─── Information shown
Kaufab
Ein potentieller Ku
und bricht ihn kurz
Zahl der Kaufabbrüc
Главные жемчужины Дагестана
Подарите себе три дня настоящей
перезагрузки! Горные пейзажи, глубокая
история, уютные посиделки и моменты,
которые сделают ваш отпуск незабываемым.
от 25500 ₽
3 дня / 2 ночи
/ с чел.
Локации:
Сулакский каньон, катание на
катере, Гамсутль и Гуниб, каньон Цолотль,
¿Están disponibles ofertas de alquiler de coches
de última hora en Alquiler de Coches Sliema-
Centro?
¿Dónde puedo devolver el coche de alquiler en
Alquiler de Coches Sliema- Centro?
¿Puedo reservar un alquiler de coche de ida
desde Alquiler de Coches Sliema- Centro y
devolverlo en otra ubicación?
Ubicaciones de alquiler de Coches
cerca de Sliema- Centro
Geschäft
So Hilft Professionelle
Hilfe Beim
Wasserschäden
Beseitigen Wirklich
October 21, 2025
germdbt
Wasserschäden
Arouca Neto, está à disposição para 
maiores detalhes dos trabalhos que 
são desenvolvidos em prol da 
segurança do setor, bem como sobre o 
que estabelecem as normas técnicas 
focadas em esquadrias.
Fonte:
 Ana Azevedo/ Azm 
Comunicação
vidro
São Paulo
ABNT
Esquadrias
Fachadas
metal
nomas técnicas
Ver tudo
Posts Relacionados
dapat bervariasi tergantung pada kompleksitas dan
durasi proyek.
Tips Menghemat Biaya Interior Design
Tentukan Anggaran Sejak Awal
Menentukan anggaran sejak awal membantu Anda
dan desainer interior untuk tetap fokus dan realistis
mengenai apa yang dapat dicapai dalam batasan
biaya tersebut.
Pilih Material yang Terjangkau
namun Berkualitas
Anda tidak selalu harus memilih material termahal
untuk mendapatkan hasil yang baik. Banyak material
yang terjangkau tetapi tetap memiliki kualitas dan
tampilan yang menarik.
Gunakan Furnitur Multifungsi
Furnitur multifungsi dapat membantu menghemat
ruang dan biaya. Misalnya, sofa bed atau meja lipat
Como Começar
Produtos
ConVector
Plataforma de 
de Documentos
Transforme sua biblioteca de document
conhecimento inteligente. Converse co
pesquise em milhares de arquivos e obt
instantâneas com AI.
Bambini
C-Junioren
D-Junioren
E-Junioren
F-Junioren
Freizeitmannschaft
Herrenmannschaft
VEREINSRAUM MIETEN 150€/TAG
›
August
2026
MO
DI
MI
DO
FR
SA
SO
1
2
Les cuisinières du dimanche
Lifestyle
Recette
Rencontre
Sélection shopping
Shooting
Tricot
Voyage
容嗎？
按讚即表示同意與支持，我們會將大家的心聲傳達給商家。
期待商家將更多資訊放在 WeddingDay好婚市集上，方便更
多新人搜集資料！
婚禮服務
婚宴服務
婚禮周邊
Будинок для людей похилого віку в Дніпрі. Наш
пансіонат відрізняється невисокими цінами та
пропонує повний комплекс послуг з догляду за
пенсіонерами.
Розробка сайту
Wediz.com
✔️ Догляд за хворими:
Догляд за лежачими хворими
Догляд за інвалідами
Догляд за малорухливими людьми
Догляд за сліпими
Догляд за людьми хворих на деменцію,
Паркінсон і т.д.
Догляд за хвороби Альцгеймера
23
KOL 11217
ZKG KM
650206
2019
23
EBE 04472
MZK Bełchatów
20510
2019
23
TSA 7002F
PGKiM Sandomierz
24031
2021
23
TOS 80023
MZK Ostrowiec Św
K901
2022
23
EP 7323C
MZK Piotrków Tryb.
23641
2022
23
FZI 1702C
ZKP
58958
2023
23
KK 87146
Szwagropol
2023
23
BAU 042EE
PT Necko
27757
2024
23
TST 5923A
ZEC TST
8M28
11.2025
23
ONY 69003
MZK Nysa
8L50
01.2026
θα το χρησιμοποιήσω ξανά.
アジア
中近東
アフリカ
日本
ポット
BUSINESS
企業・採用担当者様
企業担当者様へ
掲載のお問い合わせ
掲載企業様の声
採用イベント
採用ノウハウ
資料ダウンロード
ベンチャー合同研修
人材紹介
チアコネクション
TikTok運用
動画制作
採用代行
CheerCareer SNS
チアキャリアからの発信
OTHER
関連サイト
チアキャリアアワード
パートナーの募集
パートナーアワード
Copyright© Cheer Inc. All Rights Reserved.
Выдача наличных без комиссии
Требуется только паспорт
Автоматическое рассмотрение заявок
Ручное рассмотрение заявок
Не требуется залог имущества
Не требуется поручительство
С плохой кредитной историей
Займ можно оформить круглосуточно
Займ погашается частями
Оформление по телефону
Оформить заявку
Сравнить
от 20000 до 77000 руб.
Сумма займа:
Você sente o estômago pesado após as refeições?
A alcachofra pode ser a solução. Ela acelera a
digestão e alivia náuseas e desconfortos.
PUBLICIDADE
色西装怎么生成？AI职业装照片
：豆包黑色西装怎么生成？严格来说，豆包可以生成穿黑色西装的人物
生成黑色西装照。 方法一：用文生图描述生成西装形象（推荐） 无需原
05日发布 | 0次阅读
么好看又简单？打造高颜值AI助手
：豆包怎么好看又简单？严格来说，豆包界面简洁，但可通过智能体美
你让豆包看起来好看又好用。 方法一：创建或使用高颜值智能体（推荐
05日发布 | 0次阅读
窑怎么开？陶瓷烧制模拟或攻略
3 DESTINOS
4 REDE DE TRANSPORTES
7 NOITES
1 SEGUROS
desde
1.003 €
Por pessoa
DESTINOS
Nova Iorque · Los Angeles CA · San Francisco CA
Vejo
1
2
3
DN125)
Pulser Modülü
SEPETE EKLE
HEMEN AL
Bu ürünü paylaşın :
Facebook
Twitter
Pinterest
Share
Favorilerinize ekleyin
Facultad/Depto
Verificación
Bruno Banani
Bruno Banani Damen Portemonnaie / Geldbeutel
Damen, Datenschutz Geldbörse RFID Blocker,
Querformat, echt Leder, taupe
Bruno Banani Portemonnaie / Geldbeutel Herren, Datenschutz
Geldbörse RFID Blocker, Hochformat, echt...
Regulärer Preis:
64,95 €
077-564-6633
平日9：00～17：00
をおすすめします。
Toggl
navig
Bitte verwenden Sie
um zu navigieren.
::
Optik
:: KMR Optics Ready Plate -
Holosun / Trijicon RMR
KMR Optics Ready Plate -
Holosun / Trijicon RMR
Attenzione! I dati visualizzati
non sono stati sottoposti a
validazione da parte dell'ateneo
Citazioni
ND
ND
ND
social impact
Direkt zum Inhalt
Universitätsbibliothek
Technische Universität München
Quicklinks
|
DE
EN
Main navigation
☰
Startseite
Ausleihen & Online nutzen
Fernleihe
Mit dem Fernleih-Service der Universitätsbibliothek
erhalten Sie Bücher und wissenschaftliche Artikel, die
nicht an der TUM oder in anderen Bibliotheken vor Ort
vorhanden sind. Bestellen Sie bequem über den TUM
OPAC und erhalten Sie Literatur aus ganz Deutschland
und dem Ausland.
──────
The problem: Retype the stretch from the start of the listing through the line containing "durasi proyek.", keeping every line exactly as it appears.

Exercise solution:
Kaufab
Ein potentieller Ku
und bricht ihn kurz
Zahl der Kaufabbrüc
Главные жемчужины Дагестана
Подарите себе три дня настоящей
перезагрузки! Горные пейзажи, глубокая
история, уютные посиделки и моменты,
которые сделают ваш отпуск незабываемым.
от 25500 ₽
3 дня / 2 ночи
/ с чел.
Локации:
Сулакский каньон, катание на
катере, Гамсутль и Гуниб, каньон Цолотль,
¿Están disponibles ofertas de alquiler de coches
de última hora en Alquiler de Coches Sliema-
Centro?
¿Dónde puedo devolver el coche de alquiler en
Alquiler de Coches Sliema- Centro?
¿Puedo reservar un alquiler de coche de ida
desde Alquiler de Coches Sliema- Centro y
devolverlo en otra ubicación?
Ubicaciones de alquiler de Coches
cerca de Sliema- Centro
Geschäft
So Hilft Professionelle
Hilfe Beim
Wasserschäden
Beseitigen Wirklich
October 21, 2025
germdbt
Wasserschäden
Arouca Neto, está à disposição para 
maiores detalhes dos trabalhos que 
são desenvolvidos em prol da 
segurança do setor, bem como sobre o 
que estabelecem as normas técnicas 
focadas em esquadrias.
Fonte:
 Ana Azevedo/ Azm 
Comunicação
vidro
São Paulo
ABNT
Esquadrias
Fachadas
metal
nomas técnicas
Ver tudo
Posts Relacionados
dapat bervariasi tergantung pada kompleksitas dan
durasi proyek.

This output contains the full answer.